Collected data entries
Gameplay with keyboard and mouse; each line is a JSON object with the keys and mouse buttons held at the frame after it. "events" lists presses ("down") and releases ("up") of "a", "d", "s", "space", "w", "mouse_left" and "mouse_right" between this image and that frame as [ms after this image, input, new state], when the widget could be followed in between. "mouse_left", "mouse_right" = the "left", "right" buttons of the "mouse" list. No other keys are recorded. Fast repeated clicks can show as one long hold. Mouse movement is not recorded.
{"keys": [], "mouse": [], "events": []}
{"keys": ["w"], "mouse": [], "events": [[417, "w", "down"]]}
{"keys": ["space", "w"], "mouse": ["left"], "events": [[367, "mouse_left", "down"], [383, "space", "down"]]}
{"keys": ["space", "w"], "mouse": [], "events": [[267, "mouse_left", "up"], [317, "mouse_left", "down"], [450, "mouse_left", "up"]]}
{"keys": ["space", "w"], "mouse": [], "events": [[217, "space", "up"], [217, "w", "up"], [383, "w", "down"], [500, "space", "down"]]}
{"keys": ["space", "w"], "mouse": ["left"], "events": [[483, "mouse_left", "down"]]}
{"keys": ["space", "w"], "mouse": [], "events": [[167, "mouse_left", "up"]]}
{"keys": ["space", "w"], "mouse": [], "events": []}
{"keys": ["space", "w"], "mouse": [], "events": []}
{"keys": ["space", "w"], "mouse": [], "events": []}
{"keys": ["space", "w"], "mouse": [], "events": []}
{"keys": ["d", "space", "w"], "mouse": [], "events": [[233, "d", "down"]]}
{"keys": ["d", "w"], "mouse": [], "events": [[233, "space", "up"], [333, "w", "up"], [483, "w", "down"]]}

[Exercise description] Restate each line of the records above without any deviation.

[Task answer]
Gameplay with keyboard and mouse; each line is a JSON object with the keys and mouse buttons held at the frame after it. "events" lists presses ("down") and releases ("up") of "a", "d", "s", "space", "w", "mouse_left" and "mouse_right" between this image and that frame as [ms after this image, input, new state], when the widget could be followed in between. "mouse_left", "mouse_right" = the "left", "right" buttons of the "mouse" list. No other keys are recorded. Fast repeated clicks can show as one long hold. Mouse movement is not recorded.
{"keys": [], "mouse": [], "events": []}
{"keys": ["w"], "mouse": [], "events": [[417, "w", "down"]]}
{"keys": ["space", "w"], "mouse": ["left"], "events": [[367, "mouse_left", "down"], [383, "space", "down"]]}
{"keys": ["space", "w"], "mouse": [], "events": [[267, "mouse_left", "up"], [317, "mouse_left", "down"], [450, "mouse_left", "up"]]}
{"keys": ["space", "w"], "mouse": [], "events": [[217, "space", "up"], [217, "w", "up"], [383, "w", "down"], [500, "space", "down"]]}
{"keys": ["space", "w"], "mouse": ["left"], "events": [[483, "mouse_left", "down"]]}
{"keys": ["space", "w"], "mouse": [], "events": [[167, "mouse_left", "up"]]}
{"keys": ["space", "w"], "mouse": [], "events": []}
{"keys": ["space", "w"], "mouse": [], "events": []}
{"keys": ["space", "w"], "mouse": [], "events": []}
{"keys": ["space", "w"], "mouse": [], "events": []}
{"keys": ["d", "space", "w"], "mouse": [], "events": [[233, "d", "down"]]}
{"keys": ["d", "w"], "mouse": [], "events": [[233, "space", "up"], [333, "w", "up"], [483, "w", "down"]]}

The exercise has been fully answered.